◆ **Brief**
Render the lines below as a JSON list of strings, starting at the line that contains "Carte Brune CEDEAO : Lomé mise" and ending at the line that contains "za piątym razem…", with one string per line. Omit blank lines and leave the pictures out.

◆ **Dataset excerpts**
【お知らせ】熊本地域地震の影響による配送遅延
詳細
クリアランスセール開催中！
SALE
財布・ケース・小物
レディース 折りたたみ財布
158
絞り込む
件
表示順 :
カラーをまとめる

--

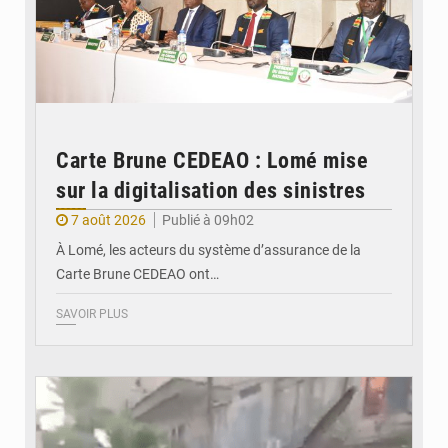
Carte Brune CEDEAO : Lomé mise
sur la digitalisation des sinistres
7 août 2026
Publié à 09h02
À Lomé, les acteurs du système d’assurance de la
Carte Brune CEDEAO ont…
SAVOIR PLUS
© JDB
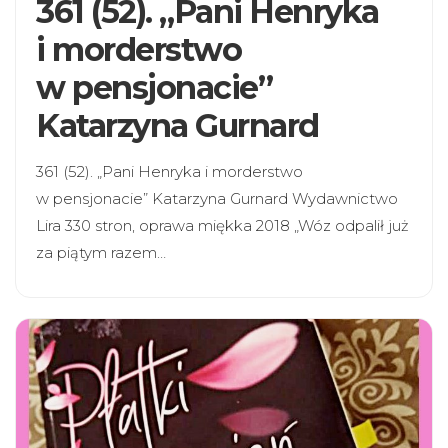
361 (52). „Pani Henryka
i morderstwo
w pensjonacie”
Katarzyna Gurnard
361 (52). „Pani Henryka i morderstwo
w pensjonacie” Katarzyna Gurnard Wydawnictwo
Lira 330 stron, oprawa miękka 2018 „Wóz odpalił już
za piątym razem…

◆ **Solution below**
[
  "Carte Brune CEDEAO : Lomé mise",
  "sur la digitalisation des sinistres",
  "7 août 2026",
  "Publié à 09h02",
  "À Lomé, les acteurs du système d’assurance de la",
  "Carte Brune CEDEAO ont…",
  "SAVOIR PLUS",
  "© JDB",
  "361 (52). „Pani Henryka",
  "i morderstwo",
  "w pensjonacie”",
  "Katarzyna Gurnard",
  "361 (52). „Pani Henryka i morderstwo",
  "w pensjonacie” Katarzyna Gurnard Wydawnictwo",
  "Lira 330 stron, oprawa miękka 2018 „Wóz odpalił już",
  "za piątym razem…"
]